O Pensamento de Heráclito: comentários acerca dos seus fragmentos (199, 200, 201 e 202), por Janilson Fialho

O Pensamento de Heráclito: comentários acerca dos seus fragmentos (199, 200, 201 e 202)

Por Janilson Fialho

Diferentes tipos de exemplo da unidade essencial dos contrários. Vejamos os fragmentos:

Fr. 199: A água do mar é a mais pura e a mais poluída; para os peixes é potável e salutar, mas para os homens é impotável e deletéria.

Fr. 200: O caminho a subir e a descer é um e o mesmo.

Fr. 201: A doença torna a saúde agradável e boa, como a fome, a saciedade, a fadiga, o descanso.

Fr. 202: E como uma mesma coisa, existem em nós a vida e a morte, a vigília e o sono, a juventude e a velhice: pois estas coisas, quando mudam, são aquelas, e aquelas, quando mudam, são elas.

Os fragmentos aqui exemplificam de maneira simples a conexão evidente que há entre as diferenças dos contrários. Portanto, ao analisarmos os contrários, de 199 a 201, percebe-se que eles, os contrários, são simultaneamente produzidos por um sujeito só; já no 202, são contrários que estão ligados por serem de diferentes fases de um processo invariável e único.

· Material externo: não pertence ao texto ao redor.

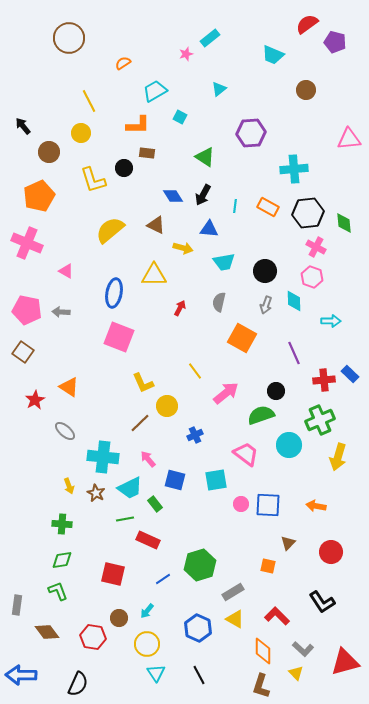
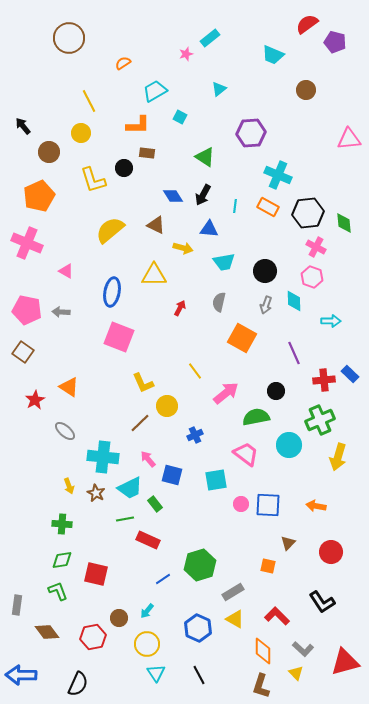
cyan cross at (294, 169): moved 16 px left, 6 px down; rotated 28 degrees clockwise
blue ellipse at (114, 293): moved 2 px left, 1 px up
green semicircle at (261, 415): moved 5 px left, 2 px down; rotated 8 degrees clockwise
blue square at (175, 480): moved 3 px left, 5 px up
red square at (113, 574): moved 17 px left
red hexagon at (93, 637): rotated 20 degrees counterclockwise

O fragmento 199, diz, portanto que a mesma coisa, isto é, a ideia de que a natureza é relativa e subjetiva, e que a percepção varia de acordo com a perspectiva; deste modo, a água do mar, produz efeitos contrários sobre diferentes classes de seres, sendo benéfica ao peixe e prejudicial ao ser humano. Com isso, podemos ver também que os burros preferem os desperdícios ao ouro, ao contrário disso temos o homem que prefere o ouro aos desperdícios.

O fragmento 200, aborda que os diferentes aspectos da mesma coisa podem justificar descrições contrárias. O exemplo dado nesse fragmento, isto é, que o próprio caminho a subir e a descer, que, para Heráclito, é sendo o mesmo caminho, pois ambos os movimentos ocorrem no mesmo espaço e tempo, e dependem um do outro para serem compreendidos. Por este exemplo do caminho podemos imaginar isso: "o herói sobe a alturas ambicionadas e retorna às suas precárias origens pelo mesmo caminho" (Schüler, 2000, p. 225). Entretanto, vejamos outro exemplo, a relação entre o dia e a noite, embora pareçam opostos, ambos são necessários para o ciclo natural do mundo, e um não pode existir sem o outro.

O fragmento 201, é, contudo, a dizer que a doença pode tornar a saúde algo valioso e desejável, já que a pessoa que se recupera de uma doença pode sentir-se grata e aliviada por estar saudável novamente. Da mesma forma, a fome pode tornar a saciedade ainda mais prazerosa, já que a pessoa que estava com fome pode sentir-se satisfeita ao comer e apreciar mais a comida. A fadiga pode tornar o descanso ainda mais reconfortante, já que a pessoa que estava cansada pode sentir-se renovada e descansada após um período de repouso. Enfim, esse fragmento de Heráclito sugere que as experiências negativas podem nos ajudar a valorizar ainda mais o seu contrário, isto é, as experiências positivas.

O fragmento 202, diz que certos contrários estão essencialmente ligados às coisas e que elas não são estáticas, mas sim estão em constante mudança e transformação, e que os opostos muitas vezes estão interligados e se transformam um no outro. Tomando como exemplo a vida e a morte, pode-se dizer que a vida é uma condição oposta à morte, mas que ambas estão presentes em nós ao longo da vida, e que uma pode se transformar na outra. Por exemplo, quando uma pessoa morre, a sua vida se transforma em morte. Da mesma forma, a vigília e o sono são opostos que se inter-relacionam, já que um indivíduo pode passar de um estado de sono profundo para um estado de vigília alerta. Já a juventude e a velhice são opostos que se transformam um no outro ao longo do tempo, já que uma pessoa jovem pode envelhecer e uma pessoa idosa pode recuperar a vitalidade da juventude. Essa visão de Heráclito sugere que as coisas não são absolutas e que o mundo está em constante.

Referências:

SCHÜLER, Donald. Heráclito e seu (Dis)curso. – L± Edição de bolso, 2000.

KIRK, G. S.; RAVEN, J. E.; SCHOFIELD, M. Os filósofos pré-socráticos: História crítica com seleção de textos. Tradução de Carlos Alberto Louro Fonseca. 4ª edição. Lisboa: Fundação Calouste Gulbenkian.